I want to emphasise that our aim is to complement what the police forces do. The simple fact is that they don’t have the resources to be everywhere, especially remote communities, so we aim to plug that gap and be their wingmen.

So, if you happen to be a retired police officer, with experience of rural law enforcement, if you’ve become bored with retirement, and you feel you still have something to offer, we want to hear from you. Get in touch via www.spartasecurityuk.co.uk.

MEANWHILE, we are delighted to be still going strong and welcoming new clients to the Sparta family.

We are building successful relationships with two companies running holiday parks across the UK – Maguires and Meridian.

They’ve needed extra security due to the closures over lockdown, and we’re proud of the role we’ve been able to play in preventing crime by arranging round-the-clock guards.

There was a recent example where it paid dividends when we came across a case of badger baiting on an estate overlooking one of the parks in Teesdale. We were able to take the registration number of a vehicle involved and alert the estates manager.

It’s all about being on the ground and nipping problems in the bud.

OTHER new clients include a cracking family business at Bishop Auckland, called Seagraves Pallets.

They’d been having a few problems with intruders, but we quickly arranged round-the-clock cover, including dogs, and there have been no issues since.

We’ve also started work with Applebridge Construction, in Sunderland, providing emergency response, and CCTV monitoring.

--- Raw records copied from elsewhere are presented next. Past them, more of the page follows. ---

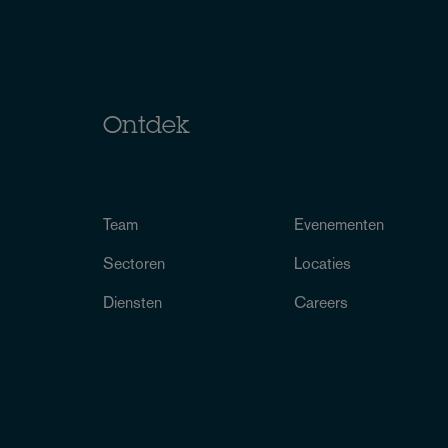
Ontdek
Team
Evenementen
Sectoren
Locaties
Diensten
Careers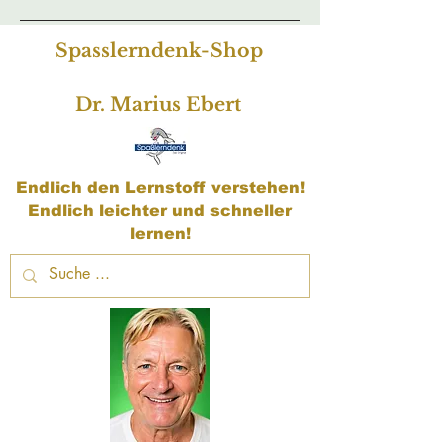
Spasslerndenk-Shop
Dr. Marius Ebert
Endlich den Lernstoff verstehen!
Endlich leichter und schneller
lernen!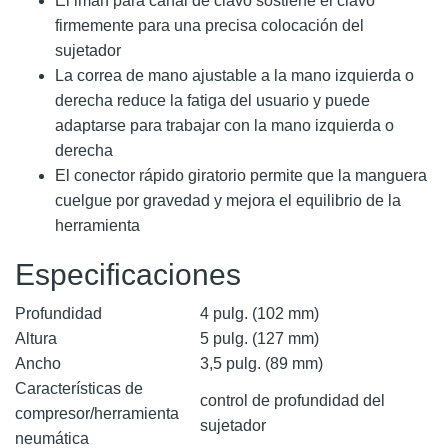
El imán para canal de clavo sostiene el clavo
firmemente para una precisa colocación del
sujetador
La correa de mano ajustable a la mano izquierda o
derecha reduce la fatiga del usuario y puede
adaptarse para trabajar con la mano izquierda o
derecha
El conector rápido giratorio permite que la manguera
cuelgue por gravedad y mejora el equilibrio de la
herramienta
Especificaciones
Profundidad
4 pulg. (102 mm)
Altura
5 pulg. (127 mm)
Ancho
3,5 pulg. (89 mm)
Características de
control de profundidad del
compresor/herramienta
sujetador
neumática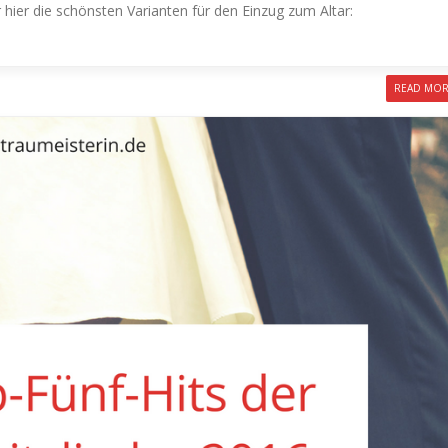
r hier die schönsten Varianten für den Einzug zum Altar:
READ MO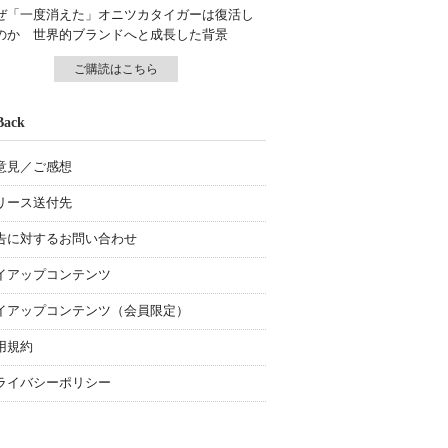
ぜ「一度消えた」オニツカタイガーは復活し
のか 世界的ブランドへと成長した背景
ご購読はこちら
Back
意見／ご感想
リース送付先
告に対するお問い合わせ
イアップコンテンツ
イアップコンテンツ（会員限定）
用規約
ライバシーポリシー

And we’ve been called in to look after the site of the new Darlington Fire Station that’s being built on the ring road. Dog patrols, CCTV and guards are all in place, and it’s a real honour to be supporting such a vital public service.


MARK my words, this is the time of the year to be extra vigilant, because criminals plot their activities around dark nights and bad weather.

They do their reconnaissance during daylight hours – looking out for patterns of behaviour and security weaknesses – and then strike when it’s dark.

They also know that the police helicopter is less likely to be operational during bad weather. In addition, pouring rain and high winds mask suspicious noises, so it’s more important that ever to be proactive about your security during the winter months.

Failing to take preventative measures with your security is like waiting until you’ve caught a cold before taking Vitamin C. Sort out the remedy in advance and you’ll avoid the pain.


Each month, I end this column with a fitting extract from The Bible. The choice for this month is Psalm 37:23-24 “The Lord makes firm the steps of the one who delights in him; though he may stumble, he will not fall, for the Lord upholds him with his hand.”

In other words, put our maker first in everything you do and he will direct your steps. In this pandemic, in family life and in work, give thanks to God, ask him for direction, and wait patiently for his answer.

God bless, stay safe, and have a happy, peaceful Christmas.